TASKS TO PERFORM:
1/ Decide whether each statement agrees with the article on the Crimean Tatar language. For each, answer yes or no and quote the exact words of the article that decide it. (a) The principal who spoke with Asanova ran a school in Bakhchysarai. (b) At Asanova's second meeting in the principal's office, no one else was present. (c) Asanova ended up as head teacher of the primary classes.
2/ Extend the article on the Crimean Tatar language, picking up after its final sentence.

SELECTED TEXT:
--------

"In 10 years we will not hear your Crimean Tatar speech." How the Crimean Tatars weaned from their native language

News
Рустем ХалиловQHA media
20 November 2018, 00:51
Рустем ХалиловQHA media
20 November 2018, 00:51
Muhammed Umerov
for QHA

“In 10 years we will never hear your Crimean Tatar speech, so why should it be on the school curriculum?” Such an argument was used by the Principal of one of the Bakhchysarai schools in a conversation with a teacher of the Crimean Tatar language and literature, Lenie Asanova.

Before the beginning of the school year, Asanova learned that the Crimean Tatar was removed from the program. Struggling for her job and her native language, she went to the Principal and demanded to include at least one lesson of the Crimean Tatar language in the schedule.

A few days later, Asanova was again summoned to the Principal’s office. This time he was not alone. Two representatives of the Russian power structures were also there.

Lenie Asanova

They asked about my attitude towards the Mejlis. They recalled my recent trip to Kyiv and demanded to tell about it in detail. They said they could understand me and my views on the existing problem, but they would not change the school curriculum. They warned me against telling anyone about our conversation, because problems may arise

The conversation was not limited to this. Employees tried to find out from Asanova about the political views of some of her neighbors.

The story of the Bakhchysarai teacher ended with the fact that the Crimean Tatar language was no longer taught in school, and Asanova became the head teacher of the primary classes.

--------

RECORDS PROVIDED:
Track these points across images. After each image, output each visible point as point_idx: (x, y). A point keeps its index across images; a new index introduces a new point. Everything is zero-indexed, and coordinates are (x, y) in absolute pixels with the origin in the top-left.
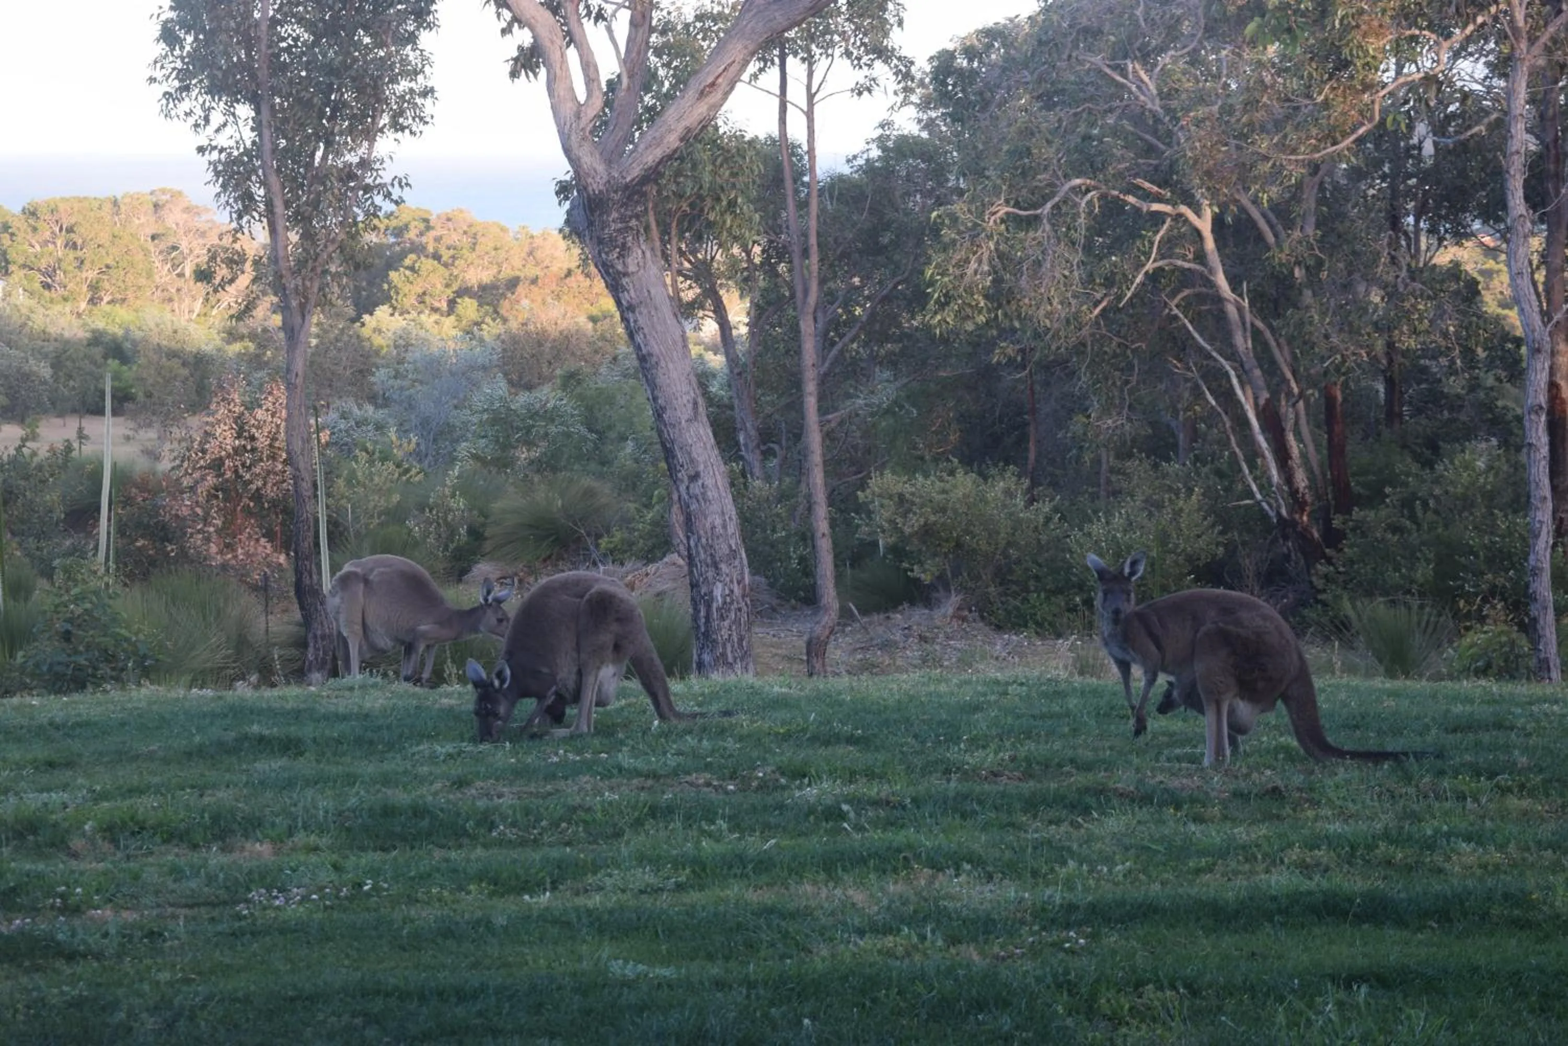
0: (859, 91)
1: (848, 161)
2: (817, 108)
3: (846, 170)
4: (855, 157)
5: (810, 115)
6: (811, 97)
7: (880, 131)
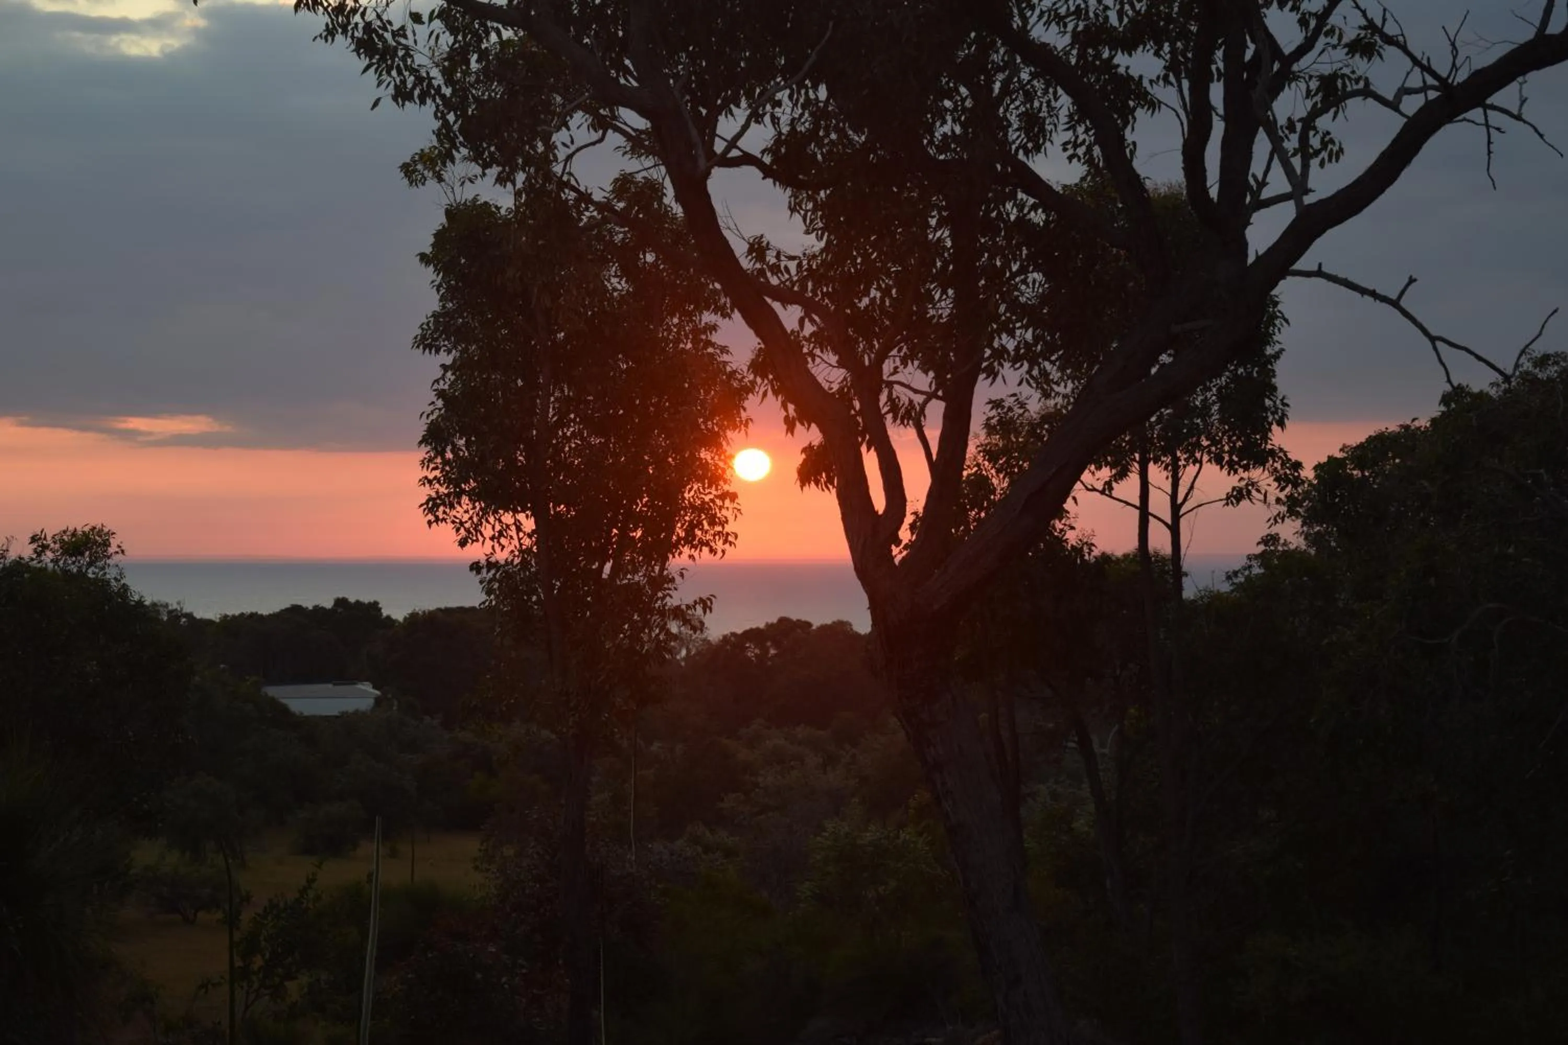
0: (1237, 496)
1: (1229, 578)
2: (1183, 522)
3: (1225, 588)
4: (1236, 573)
5: (1174, 529)
6: (1176, 508)
7: (1262, 548)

--------

SET OF ANSWERS:
1/
(a) Yes: "the Principal of one of the Bakhchysarai schools"
(b) No: "This time he was not alone."
(c) Yes: "Asanova became the head teacher of the primary classes."

2/
Such stories in Crimea after the annexation are not exceptions, but the rule. The Crimean Tatar language, which the Russian authorities in Crimea have formally recognized as the state’s language, is actually not studied in most schools of the peninsula, or is optional.

Following the annexation of the peninsula allocations were made from the Russian budget for the construction of kindergartens and schools in different places of the Crimean Tatars’ compact residence. However, the attitude of the Russian authorities to the Crimean Tatar language is vividly characterized by the situation with school No. 44 in the Fontany microdistrict in Simferopol, where about ten thousand Crimean Tatars reside.

Until 2014, it was called the “school of four presidents”, since the beginning of its construction dates back to the days of Leonid Kravchuk’s presidency. The construction lasted almost a quarter of a century. In 2017, the school in the place of compact residence of the Crimean Tatars was finally commissioned. Beautiful and modern, but without the vital national status. Today, children can study the Crimean Tatar language in the school No. 44, at the request of the parents, but only up to the 4th grade. After that, all subjects are taught in Russian, and only an hour a week remains in their native language.



Native language

New textbooks of the Crimean Tatar language for schools with instruction in the Russian or Crimean Tatar languages ​​have caused great resonance in the Crimea.

The Russian “Ministry of Education” of Crimea explained: the Crimean Tatar was indicated as non-native, in order to emphasize the level of complexity of the material in this textbook. Some families for whom the Crimean Tatar is native, were not satisfied with this explanation. Parents demanded to replace the textbooks with others, without “non-native” category, however, they did not achieve anything.

Such incidents only further contribute to the view that Russia seeks to eradicate the Crimean Tatar language as soon as possible, which, according to UNESCO, is already among the endangered ones.

But activists do not give up. For several years, the children's development center “Aile” (“Family”) has been operating in Simferopol, in which children learn the Crimean Tatar language. And the activists of the project “Ana-Babalarnyn Teshebbyusi” (“Parent Initiative”) explain to parents the mechanisms that the Crimean Tatars can use in educational institutions to ensure the right of children to study in their native language.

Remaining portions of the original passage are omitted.